En effet, les techniques permettant d’étudier ces petits tourbillons — des campagnes océanographiques fournissant des données ponctuelles — sont assez limitées. Il nous manque des observations globales et répétées dans le temps à des petites échelles spatiales — ce manque de connaissances pourrait conduire à de mauvaises interprétations ou à la perte de mécanismes physiques ou biophysiques réels dans les modèles.

SWOT vient combler un manque d’observation à petite échelle

Le nouveau satellite d’observation de la Terre de NASA/CNES, SWOT, pour Surface Water and Ocean Topography, nous permettra d’avoir une vision globale des océans, à une échelle fine et une bonne résolution temporelle.

Ainsi, outre sa résolution spatiale, SWOT repassera sur le même point sur terre chaque jour pendant six mois, et puis avec les mesures globales tous les 21 jours pendant trois ans.

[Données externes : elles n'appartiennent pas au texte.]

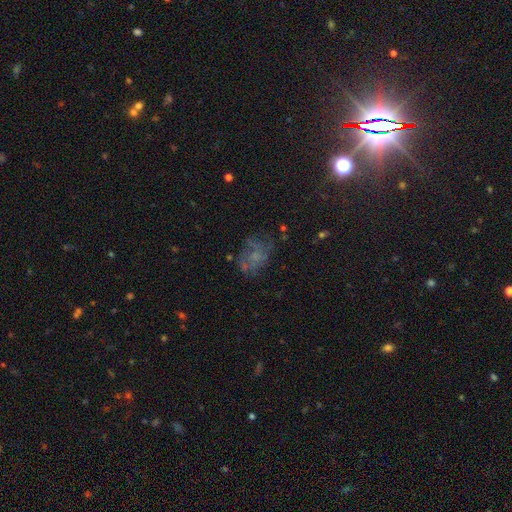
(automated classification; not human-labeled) This is marginally a featured or disk galaxy (43%). Merging: possibly none (53%).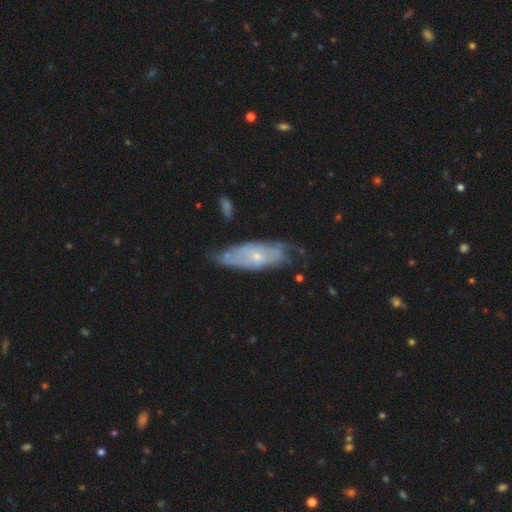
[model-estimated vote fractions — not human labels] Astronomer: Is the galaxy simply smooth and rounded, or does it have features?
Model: featured or disk — 67%.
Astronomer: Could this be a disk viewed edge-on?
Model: no — 82%.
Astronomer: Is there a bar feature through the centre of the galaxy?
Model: no — 76%.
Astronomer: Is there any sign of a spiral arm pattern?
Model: yes — 70%.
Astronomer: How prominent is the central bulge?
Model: small — 72%.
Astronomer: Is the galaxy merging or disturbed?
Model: none — 56%.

Sa technologie d’altimétrie à large fauchée permet d’imager une bande de plus de 100 kilomètres de large à chaque instant, couvrant au total plus de 90 % de la surface terrestre.

La connaissance globale des dynamiques à différentes échelles et la compréhension de leurs interactions nous permettront de valider et d’améliorer les modèles de climat pour la protection des océans et de la biodiversité.